The 2016 run raised more than $140,000. Next year’s 2017 Run Across Haiti is in the works, and the goal is to have upwards of 50 runners, with a fundraising goal of $200,000. As the run grows, it also becomes a local job creator in Haiti.

“We’re beginning to train work-ready family members for paid positions on the 2017 crew,” Luk says. “The bigger the run gets, the more we can invest in jobs and the local economy. We’ll grow it according to our ability to run this logistically.”

Further isn’t going to leave viewers with warm and fuzzy feels. Instead it opens up the possibility for conversations about the state of the world, affecting change through sport and understanding other cultures.
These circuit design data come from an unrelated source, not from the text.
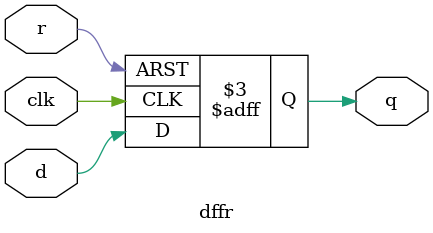
<source format=v>
module dffr(d,r,clk,q);
//Declaration of the ports
input d,r,clk;
output reg q;
//Achievement
initial
begin
	q=1'b0;
end

always @(posedge clk or posedge r)
begin	
	if (r) q=1'b0;
	else q=d;
end

endmodule

</source>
It also gives an intimate, albeit abbreviated, sampling of what it’s like to run across Haiti, minus the olfactory overload, constant noise and some of the chaos—which Karnazes likened to being in a Mad Max movie.

“Beyond telling their friends and family how beautiful and amazing Haiti is, I hope the run sets a foundation for how we think a dialogue about poverty should begin,” Rosenberger says of what he hopes people take away from the run. “Over the course of a week spent running more than 200 miles with strangers, you learn that rich or poor, we all want the same things: a roof over our heads and our kids to have a better life than we did. If people cross the finish line having felt that, even for a minute, we’ll have done our job.”